* Task brief:
Among the entries below, find each line with "dépenses" and show it.

(Saved entries)
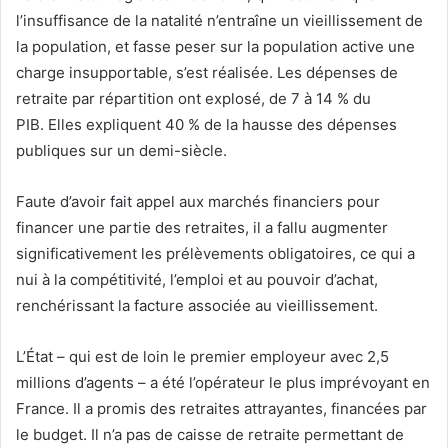
l’insuffisance de la natalité n’entraîne un vieillissement de
la population, et fasse peser sur la population active une
charge insupportable, s’est réalisée. Les dépenses de
retraite par répartition ont explosé, de 7 à 14 % du
PIB. Elles expliquent 40 % de la hausse des dépenses
publiques sur un demi-siècle.
Faute d’avoir fait appel aux marchés financiers pour
financer une partie des retraites, il a fallu augmenter
significativement les prélèvements obligatoires, ce qui a
nui à la compétitivité, l’emploi et au pouvoir d’achat,
renchérissant la facture associée au vieillissement.
L’État – qui est de loin le premier employeur avec 2,5
millions d’agents – a été l’opérateur le plus imprévoyant en
France. Il a promis des retraites attrayantes, financées par
le budget. Il n’a pas de caisse de retraite permettant de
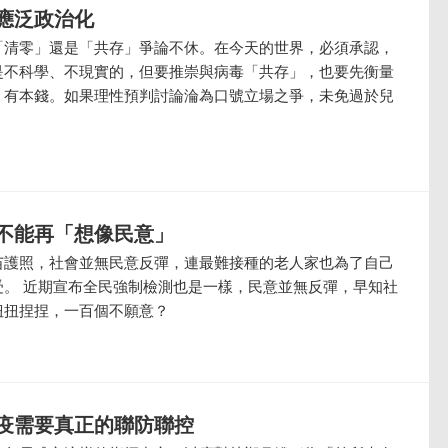
應泛政治化
「清零」還是「共存」爭論不休。在今天的世界，必須承認，
是不科學、不現實的，但要推崇與病毒「共存」，也要先衡量
、有本錢。如果理性預判討論淪為口號立場之爭，未免過於兒
不能再「想像民意」
苗護照，社會並無民意反彈，連最難接種的老人家也為了自己
受。 近期宣布全民強制檢測也是一樣，民意並無反彈，早知社
扭扭捏捏，一百個不願意？
疫需要真正的聯防聯控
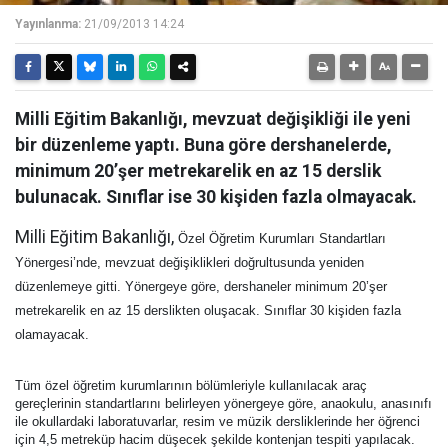
Yayınlanma:
21/09/2013 14:24
Milli Eğitim Bakanlığı, mevzuat değişikliği ile yeni
bir düzenleme yaptı. Buna göre dershanelerde,
minimum 20’şer metrekarelik en az 15 derslik
bulunacak. Sınıflar ise 30 kişiden fazla olmayacak.
Milli Eğitim Bakanlığı,
Özel Öğretim Kurumları Standartları
Yönergesi’nde, mevzuat değişiklikleri doğrultusunda yeniden
düzenlemeye gitti. Yönergeye göre, dershaneler minimum 20’şer
metrekarelik en az 15 derslikten oluşacak. Sınıflar 30 kişiden fazla
olamayacak.
Tüm özel öğretim kurumlarının bölümleriyle kullanılacak araç
gereçlerinin standartlarını belirleyen yönergeye göre, anaokulu, anasınıfı
ile okullardaki laboratuvarlar, resim ve müzik dersliklerinde her öğrenci
için 4,5 metreküp hacim düşecek şekilde kontenjan tespiti yapılacak.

* Result of the task:
charge insupportable, s’est réalisée. Les dépenses de
PIB. Elles expliquent 40 % de la hausse des dépenses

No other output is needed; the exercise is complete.